用于用户文件的 Linux 数据仓库系统?

发布于 2024-07-30 17:23:24 字数 1542 浏览 9 评论 0原文

如果你对这篇内容有疑问,欢迎到本站社区发帖提问 参与讨论,获取更多帮助,或者扫码二维码加入 Web 技术交流群。

扫码二维码加入Web技术交流群

发布评论

需要 登录 才能够评论, 你可以免费 注册 一个本站的账号。

评论(3

放飞的风筝 2024-08-06 17:23:25

S3 是一个有趣的想法。 使用 cron 将超过 1 个月未访问的文件同步到 Amazon S3,然后创建一个 Web 界面供用户将同步的文件恢复到服务器。 在将文件移动到 S3 之前以及恢复文件之后发送电子邮件。

无限存储空间,只需按使用量付费。 不完全是一个现有的开源项目,但组装起来也不太困难。

如果您需要良好的安全性,请在将文件推送到 Amazon 之前对文件进行 GPG 加密。 GPG 非常非常安全。

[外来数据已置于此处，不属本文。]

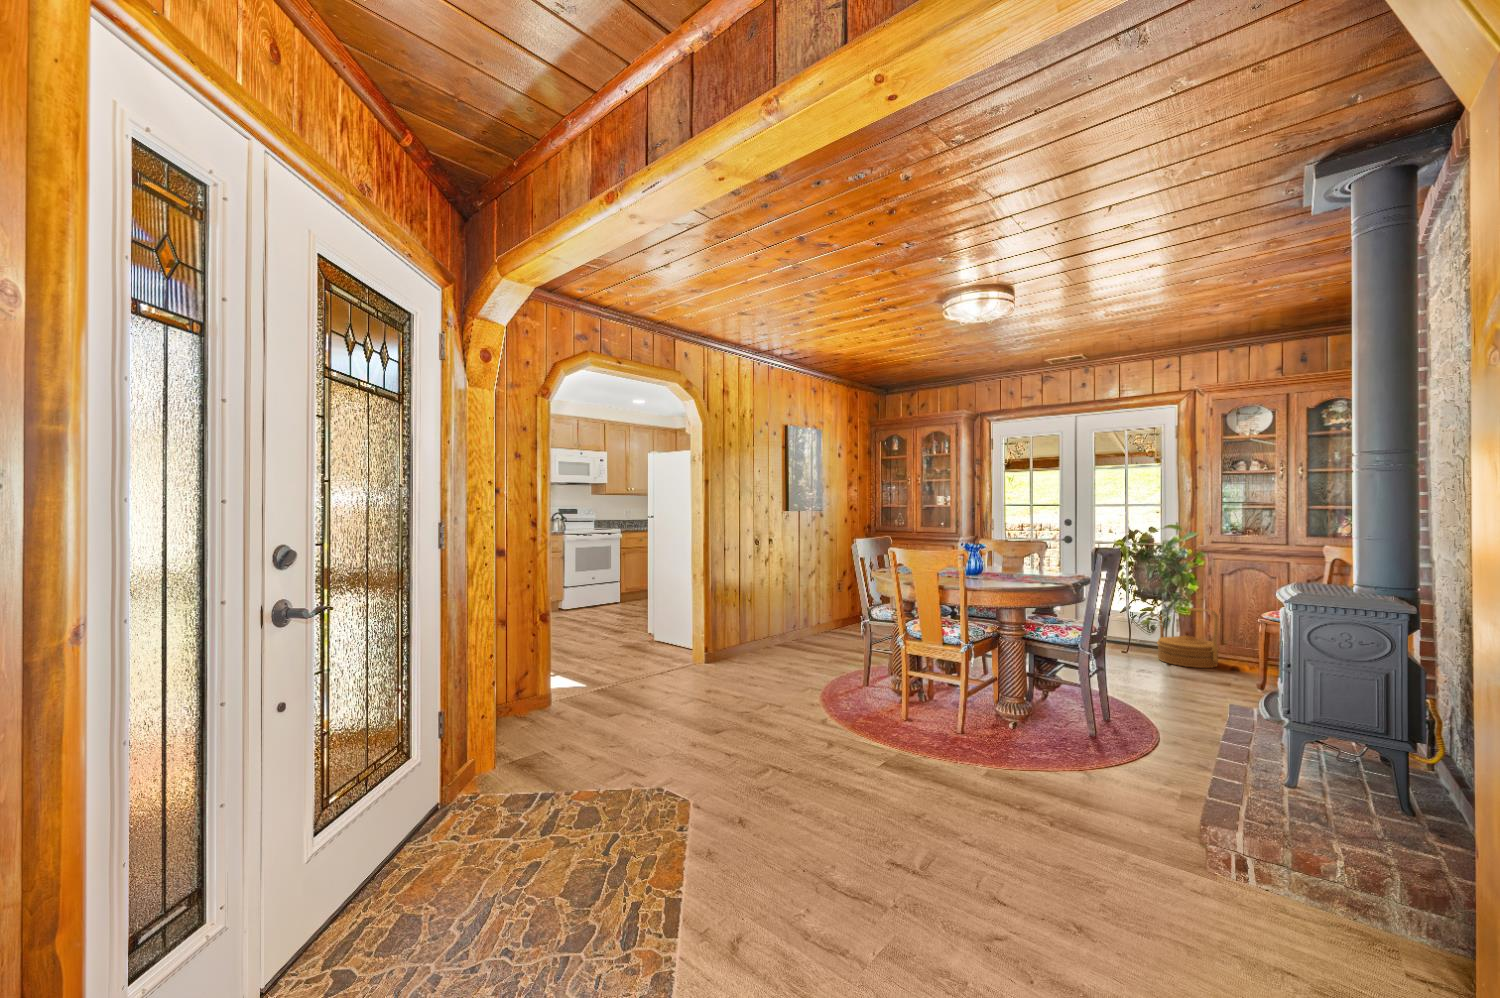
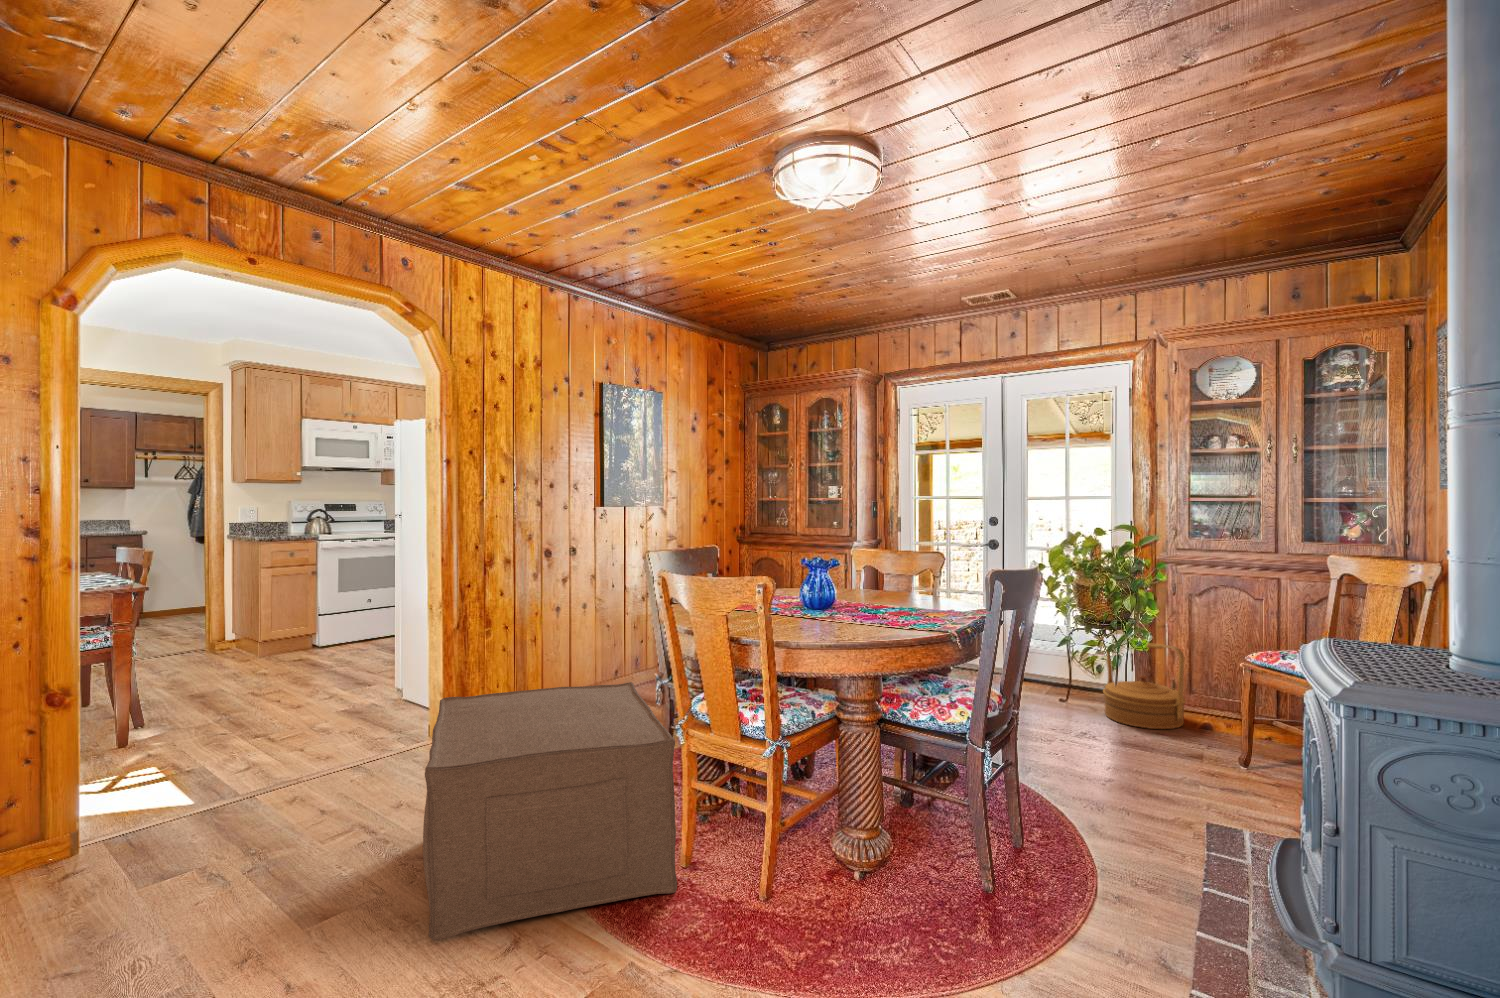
ottoman: none [744,620,906,745] -> present [423,682,677,940]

更昂贵的替代方案是将所有数据存储在本地。 如果您不想购买大型磁盘集群或大型 NAS,您可以使用 HDFS:

并同步到行为类似于 S3 的集群。 您可以使用商用硬件来扩展 HDFS。 特别是如果您已经有几台旧机器和一个快速网络,这可能比严肃的 NAS 便宜得多,并且在大小上更具可扩展性。

祝你好运! 我期待看到更多关于此问题的答案。

S3 is an interesting idea here. Use cron to sync files that are not accessed for over 1 month up to Amazon's S3, then create a web interface for users to restore the sync'd files back to the server. Send emails before you move files to S3 and after they are restored.

Limitless storage, only pay for what you use. Not quite an existing open-source project, but not too tough to assemble.

If you need good security, wrap the files in GPG encryption before pushing them to Amazon. GPG is very, very safe.

A more expensve alternative is to store all the data locally. If you don't want to buy a large disk cluster or big NAS, you could use HDFS:

And sync to a cluster that behaves similar to S3. You can scale HDFS with commodity hardware. Especially if you have a couple old machines and a fast network already laying around, this could be much cheaper than serious NAS, as well as more scalable in size.

Good luck! I look forward to seeing more answers on this.

逐鹿 2024-08-06 17:23:25

-请-不要将患者数据上传到 S3(至少不是我的)。

-Please- do not upload patient data to S3 (at least not mine).

半仙 2024-08-06 17:23:25

谷歌“开源‘文件生命周期管理’”。 抱歉,我只知道商业 SAN 应用程序,不知道是否有 F/OSS 替代品。

商业应用程序的工作方式是文件系统显示正常——所有文件都存在。 但是,如果该文件在一段时间内(对我们来说是 90 天)没有被访问,该文件将被移动到辅助存储。 也就是说,除了前 4094 个字节之外的所有字节都被移动。 文件归档后,如果您查找(读取)超过字节 4094,则在从辅助存储拉回文件时会出现轻微延迟。 我猜测小于 4094 字节的文件永远不会发送到辅助存储,但我从未考虑过这一点。

此方案的唯一问题是,如果您碰巧有某个东西试图扫描您的所有文件(例如网络搜索索引)。 这往往会从辅助存储中拉回所有内容,填满主存储,IT 人员就会开始对您虎视眈眈。 (我是,咳咳,从一些轻微的经验中谈起。)

您可以尝试在 ServerFault.com 上询问这个问题。

如果您很方便,您也许可以使用 cron 和 shell 脚本想出类似的方法。 您必须用符号链接替换 ​​4094 字节的内容(请注意,下面的内容未经测试)。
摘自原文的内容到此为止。